Di samping Majapahit, kaum nasionalis Indonesia juga mengagungkan Sriwijaya sebagai


sumber kebanggaan dan bukti kejayaan masa lampau Indonesia. Kegemilangan Sriwijaya
telah menjadi sumber kebanggaan nasional dan identitas daerah, khususnya bagi
penduduk kota Palembang, provinsi Sumatera Selatan, dan segenap bangsa Melayu. Bagi
penduduk Palembang, keluhuran Sriwijaya telah menjadi inspirasi seni budaya, seperti
lagu dan tarian tradisional Gending Sriwijaya. Hal yang sama juga berlaku bagi
masyarakat Thailand Selatan yang menciptakan kembali tarian Sevichai (Sriwijaya) yang
berdasarkan pada keanggunan seni budaya Sriwijaya.

Di Indonesia, nama Sriwijaya telah digunakan dan diabadikan sebagai nama jalan di
berbagai kota, dan nama ini telah melekat dengan kota Palembang dan Sumatera Selatan.
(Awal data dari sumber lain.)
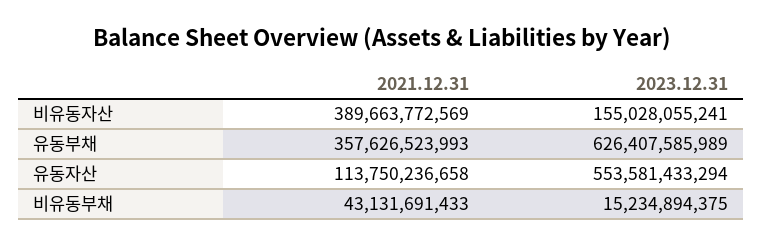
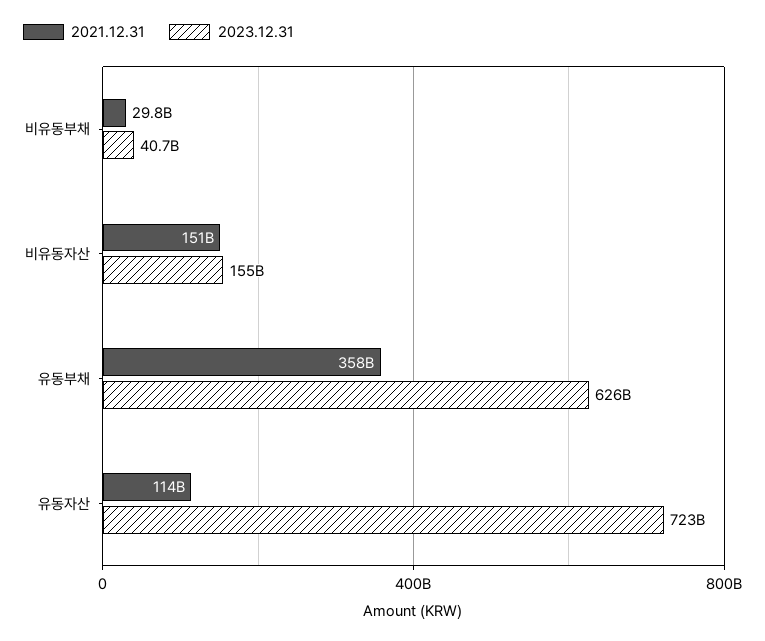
2021.12.31, 비유동자산: 389663772569 -> 151000000000
2023.12.31, 유동자산: 553581433294 -> 723000000000
2021.12.31, 비유동부채: 43131691433 -> 29800000000
2023.12.31, 비유동부채: 15234894375 -> 40700000000

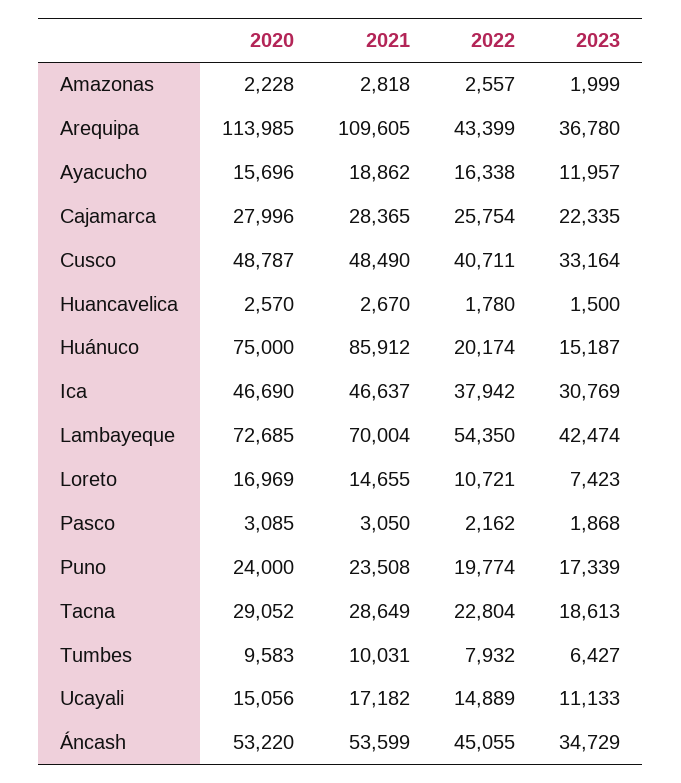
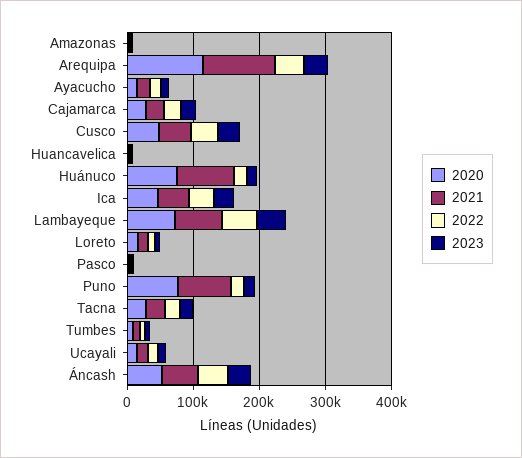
2020, Puno: 24000 -> 80000
2021, Puno: 23508 -> 80000

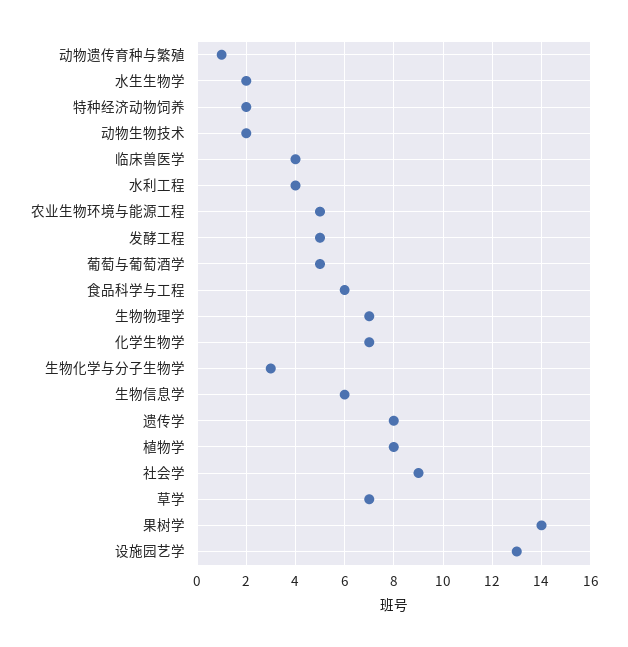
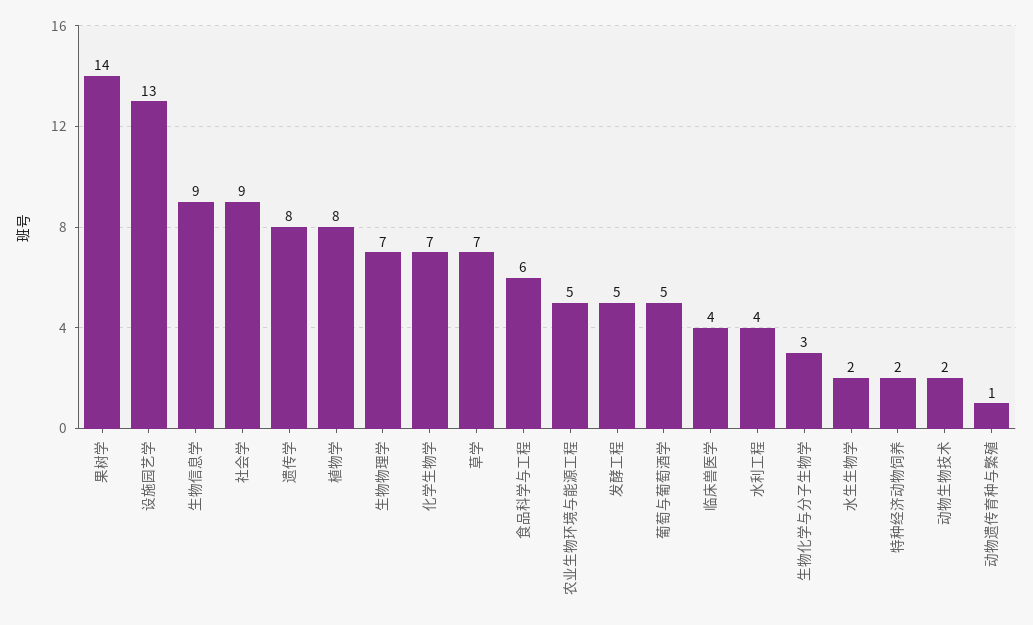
生物信息学: 6 -> 9

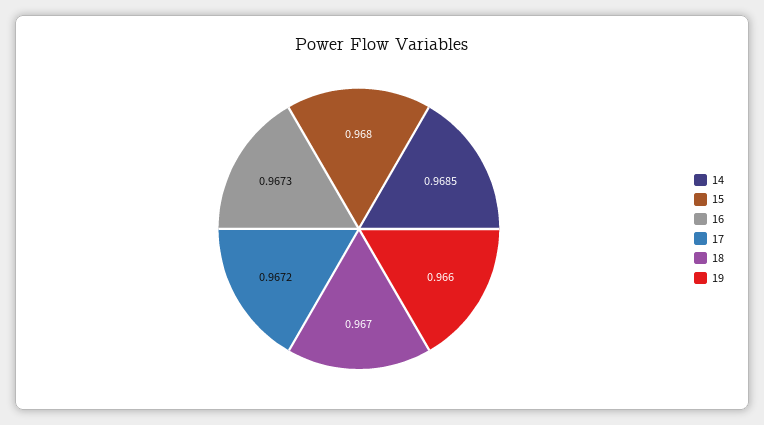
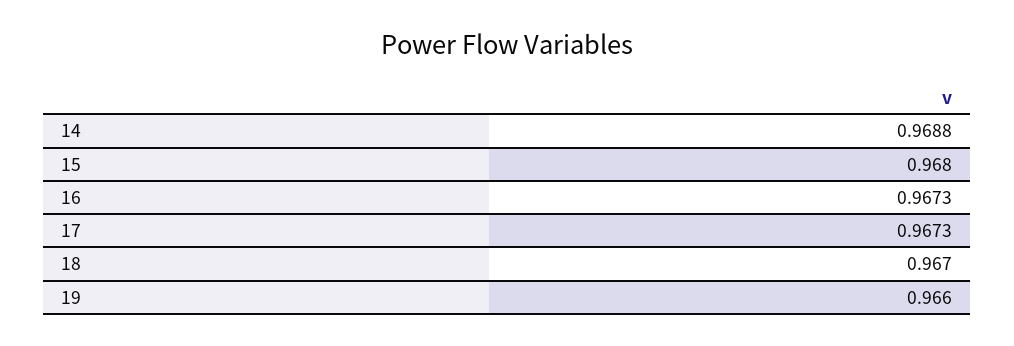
14: 0.9685 -> 0.9688
17: 0.9672 -> 0.9673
Universitas Sriwijaya yang didirikan tahun 1960 di Palembang dinamakan berdasarkan
kedatuan Sriwijaya. Demikian pula Kodam Sriwijaya (unit komando militer), PT Pupuk
Sriwijaya, Sriwijaya Post, Sriwijaya TV, Sriwijaya Air, Stadion Gelora Sriwijaya, dan
Sriwijaya Football Club, semua dinamakan demikian untuk menghormati, memuliakan,
dan merayakan kegemilangan kemaharajaan Sriwijaya.